蛇はスルスルと出てきて、やがて私の首に巻きついた。ものすごくヒヤリとする感覚が全身を包み込んだ。私は何かを言おうとする。でも言葉は出ない。私は何かを言おうとする。でも言葉は出ない。
愛とはいったいどこに潜んでいるのだろう? と私は思う。
「目を凝らしなよ」と蛇が言う。「よおおおく目を凝らすんだ。そうすれば何かが見えてくる。自分でも思ってもみなかった何かが・・・」
ドクン、と心臓の鼓動が鳴り(自分の鼓動だとはどうしても思えなかったのだが)、私は目を覚ました。全身から滝のような汗をかいていた。私は名前も失わず、記憶さえも元のままで、この地上の世界に戻ってきたのだった。しばらくベッドの中でじっとしていた。でも諦めて、そこを出た。身体の動き方が変わっていることに気付いた。あれは何だったんだろう? と私は思う。でも結局、何も理解することはできなかった。夢は夢さ、と私は思うことにする。名前なんて、大して重要なものでもない。ただの便宜的な呼び名だ。本当に重要なのは・・・。
そのとき電話がかかってくる。知らない番号からの着信だった。一瞬迷ったのだが、とりあえず応答してみることにする。「もしもし」と私は言った。「もしもし」と。
「もしもし」としばらく経ってから相手は言った。知らない男の声だった。でも記憶のどこかを叩いているような気がする。遥か昔の記憶だ。いったい誰だろう・・・? 「今からそちらに行くよ」と彼は言っていた。「話したいことがあるから。逃げないでね。決して」
決して、と私は思いながら、回線の切れたスマートフォンを眺めている。その瞬間、その相手が夢の中で勝手に名前を使ってしまった従兄であったことを思い出す。しかし・・・顔が一向に浮かんでこない。森の奥の空白の顔しか浮かんでこないのだ。まさか現実の世界であの顔をしているわけじゃあるまい。口の中から蛇が出てきて・・・。

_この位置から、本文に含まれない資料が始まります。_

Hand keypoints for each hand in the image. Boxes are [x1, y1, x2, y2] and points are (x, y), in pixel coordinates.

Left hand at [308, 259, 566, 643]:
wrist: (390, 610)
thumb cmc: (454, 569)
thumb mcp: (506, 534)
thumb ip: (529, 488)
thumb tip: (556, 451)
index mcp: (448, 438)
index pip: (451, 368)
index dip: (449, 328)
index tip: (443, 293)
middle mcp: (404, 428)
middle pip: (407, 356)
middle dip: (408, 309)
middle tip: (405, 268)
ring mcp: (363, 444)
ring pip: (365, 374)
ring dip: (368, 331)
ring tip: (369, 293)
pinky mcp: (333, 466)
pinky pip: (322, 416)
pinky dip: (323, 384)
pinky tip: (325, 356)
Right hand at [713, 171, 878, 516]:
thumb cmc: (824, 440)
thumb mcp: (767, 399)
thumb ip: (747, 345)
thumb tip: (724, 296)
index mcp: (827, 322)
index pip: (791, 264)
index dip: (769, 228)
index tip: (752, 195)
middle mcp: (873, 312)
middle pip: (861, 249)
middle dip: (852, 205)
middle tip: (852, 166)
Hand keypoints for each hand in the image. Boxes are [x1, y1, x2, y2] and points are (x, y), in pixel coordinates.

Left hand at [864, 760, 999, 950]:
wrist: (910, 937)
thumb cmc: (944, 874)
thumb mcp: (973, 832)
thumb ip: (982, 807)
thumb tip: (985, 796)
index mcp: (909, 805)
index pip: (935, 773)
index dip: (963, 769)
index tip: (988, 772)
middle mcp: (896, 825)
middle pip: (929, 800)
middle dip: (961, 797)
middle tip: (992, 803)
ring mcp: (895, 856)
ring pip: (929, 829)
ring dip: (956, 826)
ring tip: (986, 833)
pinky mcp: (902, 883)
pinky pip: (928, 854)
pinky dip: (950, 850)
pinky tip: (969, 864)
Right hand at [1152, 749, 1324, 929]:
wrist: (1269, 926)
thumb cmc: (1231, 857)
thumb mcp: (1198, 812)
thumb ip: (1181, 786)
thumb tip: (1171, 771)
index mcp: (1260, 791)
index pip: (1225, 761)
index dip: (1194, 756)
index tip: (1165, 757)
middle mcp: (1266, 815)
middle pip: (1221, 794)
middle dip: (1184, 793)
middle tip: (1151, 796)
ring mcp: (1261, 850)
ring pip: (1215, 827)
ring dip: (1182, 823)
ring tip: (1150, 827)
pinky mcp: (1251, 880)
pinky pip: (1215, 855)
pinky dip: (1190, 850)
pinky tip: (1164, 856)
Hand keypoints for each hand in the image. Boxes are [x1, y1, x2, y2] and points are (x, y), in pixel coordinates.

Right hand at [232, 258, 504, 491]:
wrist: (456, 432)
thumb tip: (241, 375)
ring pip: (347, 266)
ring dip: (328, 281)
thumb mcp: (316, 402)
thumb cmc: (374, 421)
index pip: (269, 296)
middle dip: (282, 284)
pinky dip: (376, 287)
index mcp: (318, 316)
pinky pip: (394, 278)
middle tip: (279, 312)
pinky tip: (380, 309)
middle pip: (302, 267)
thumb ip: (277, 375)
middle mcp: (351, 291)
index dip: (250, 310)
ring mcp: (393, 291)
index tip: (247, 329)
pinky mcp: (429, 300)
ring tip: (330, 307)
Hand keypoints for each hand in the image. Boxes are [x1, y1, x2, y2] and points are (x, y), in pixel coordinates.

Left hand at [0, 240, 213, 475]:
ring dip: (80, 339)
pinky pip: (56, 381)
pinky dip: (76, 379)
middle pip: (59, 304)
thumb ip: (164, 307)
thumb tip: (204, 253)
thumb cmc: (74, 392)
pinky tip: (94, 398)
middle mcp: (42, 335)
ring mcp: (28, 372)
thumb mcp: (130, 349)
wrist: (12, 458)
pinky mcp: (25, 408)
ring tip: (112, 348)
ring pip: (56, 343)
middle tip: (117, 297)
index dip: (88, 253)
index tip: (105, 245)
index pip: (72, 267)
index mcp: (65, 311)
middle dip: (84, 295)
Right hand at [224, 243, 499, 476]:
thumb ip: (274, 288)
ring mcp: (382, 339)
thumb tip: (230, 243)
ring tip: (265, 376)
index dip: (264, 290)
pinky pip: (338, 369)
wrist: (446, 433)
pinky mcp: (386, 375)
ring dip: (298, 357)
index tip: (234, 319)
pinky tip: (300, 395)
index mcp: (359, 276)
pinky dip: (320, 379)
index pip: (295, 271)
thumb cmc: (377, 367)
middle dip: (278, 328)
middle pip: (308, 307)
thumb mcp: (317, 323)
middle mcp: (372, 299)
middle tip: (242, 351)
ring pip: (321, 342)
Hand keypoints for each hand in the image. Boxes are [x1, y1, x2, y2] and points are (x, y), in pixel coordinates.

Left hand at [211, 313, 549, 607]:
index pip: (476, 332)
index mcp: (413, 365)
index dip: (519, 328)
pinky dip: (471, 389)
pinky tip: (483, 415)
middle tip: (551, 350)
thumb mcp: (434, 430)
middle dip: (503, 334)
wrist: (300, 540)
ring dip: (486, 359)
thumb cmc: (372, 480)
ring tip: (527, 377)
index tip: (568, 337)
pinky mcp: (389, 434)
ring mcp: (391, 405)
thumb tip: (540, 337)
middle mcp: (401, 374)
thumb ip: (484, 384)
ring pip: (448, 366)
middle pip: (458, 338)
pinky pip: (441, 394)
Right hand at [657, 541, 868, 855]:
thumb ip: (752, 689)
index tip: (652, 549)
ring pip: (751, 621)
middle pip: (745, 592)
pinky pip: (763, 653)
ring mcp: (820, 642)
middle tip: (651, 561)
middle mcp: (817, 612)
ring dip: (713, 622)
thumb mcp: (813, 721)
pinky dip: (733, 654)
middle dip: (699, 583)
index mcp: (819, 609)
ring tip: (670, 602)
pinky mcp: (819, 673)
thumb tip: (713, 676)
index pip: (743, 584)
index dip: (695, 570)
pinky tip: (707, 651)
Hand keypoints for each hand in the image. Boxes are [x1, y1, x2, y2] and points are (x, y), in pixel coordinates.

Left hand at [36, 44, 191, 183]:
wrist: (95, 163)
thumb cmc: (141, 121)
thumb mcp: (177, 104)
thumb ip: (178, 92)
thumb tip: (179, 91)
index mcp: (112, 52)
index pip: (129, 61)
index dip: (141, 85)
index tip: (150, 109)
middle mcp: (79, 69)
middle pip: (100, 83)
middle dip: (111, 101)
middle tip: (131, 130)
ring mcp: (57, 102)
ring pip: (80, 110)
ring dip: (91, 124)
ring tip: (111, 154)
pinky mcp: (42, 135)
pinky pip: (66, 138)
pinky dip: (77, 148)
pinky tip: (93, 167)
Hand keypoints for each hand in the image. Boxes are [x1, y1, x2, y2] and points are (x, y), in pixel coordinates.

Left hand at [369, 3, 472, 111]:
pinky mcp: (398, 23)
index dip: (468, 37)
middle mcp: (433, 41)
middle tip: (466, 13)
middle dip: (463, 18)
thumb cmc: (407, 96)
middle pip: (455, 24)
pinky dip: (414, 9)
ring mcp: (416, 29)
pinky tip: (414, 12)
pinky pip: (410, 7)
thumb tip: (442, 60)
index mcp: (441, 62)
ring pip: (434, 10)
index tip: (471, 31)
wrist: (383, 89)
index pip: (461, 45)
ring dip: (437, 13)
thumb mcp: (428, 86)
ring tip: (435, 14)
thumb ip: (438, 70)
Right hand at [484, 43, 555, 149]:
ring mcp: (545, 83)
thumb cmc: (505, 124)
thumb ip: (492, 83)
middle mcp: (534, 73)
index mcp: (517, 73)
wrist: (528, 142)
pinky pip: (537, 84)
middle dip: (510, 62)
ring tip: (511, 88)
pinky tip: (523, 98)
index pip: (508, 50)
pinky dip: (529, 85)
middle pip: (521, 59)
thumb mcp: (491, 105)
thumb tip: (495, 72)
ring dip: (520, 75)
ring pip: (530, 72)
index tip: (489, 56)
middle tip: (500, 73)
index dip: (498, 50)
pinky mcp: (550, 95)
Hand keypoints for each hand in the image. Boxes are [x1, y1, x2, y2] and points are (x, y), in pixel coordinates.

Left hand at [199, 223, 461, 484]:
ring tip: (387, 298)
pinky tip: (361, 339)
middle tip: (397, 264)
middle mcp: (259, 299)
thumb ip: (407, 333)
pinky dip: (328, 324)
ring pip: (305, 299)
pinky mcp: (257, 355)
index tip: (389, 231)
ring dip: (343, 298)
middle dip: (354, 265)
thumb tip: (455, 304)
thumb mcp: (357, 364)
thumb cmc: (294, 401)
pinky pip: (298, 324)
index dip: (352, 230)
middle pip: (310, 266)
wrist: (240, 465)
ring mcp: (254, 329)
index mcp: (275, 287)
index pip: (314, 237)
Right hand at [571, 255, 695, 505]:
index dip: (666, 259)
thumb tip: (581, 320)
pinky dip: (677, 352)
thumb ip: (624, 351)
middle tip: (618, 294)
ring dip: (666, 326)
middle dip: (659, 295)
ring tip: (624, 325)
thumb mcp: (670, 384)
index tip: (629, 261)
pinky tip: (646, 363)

ピンポン、とインターフォンが鳴った。私はガタガタ震え始めている。まさかいくらなんでもこんなに早く来られるわけじゃない。ここは現実なのだ。夢とは違っているのだ。ここは・・・。
私はインターフォンの受話器を取った(ちなみにモニターはない。だから玄関先に誰がいるのかは見えない)。「はい」と震える声で私は言う。「どちら様でしょうか?」
「ここは夢だよ」とそこにいる男は言った。「君は永遠に覚めることのできない夢の中にいる。どれだけ退屈だったとしても、逃げることはできない。死ぬことは許されていない。僕が許さないからね。そしてどれだけ逃げても追いかけていくよ。それこそ地の果てまでね。ここを開けてくれないか? そして本当にやるべきことをやろう。君は自分がやったことの責任を負わなくちゃならない。なにしろ社会人だからね。都合よく逃げ回っているわけにはいかない。僕は・・・」
私はガチャンと受話器を戻した。これ以上聞いていられなくなったからだ。私はベッドに戻り、身を丸くして、布団を被った。そしてすべては幻想だったのだ、と思うことにした。もう何も思うまい。何も考えるまい。そうすれば・・・きっと楽になれるはずだ。全部幻想なのだ。夢みたいなものなのだ。私は・・・ちょっとおかしくなっているだけなのだ。こんなのは・・・。
「もちろん。全部夢みたいなものだ」とすぐ横で、誰かが言った。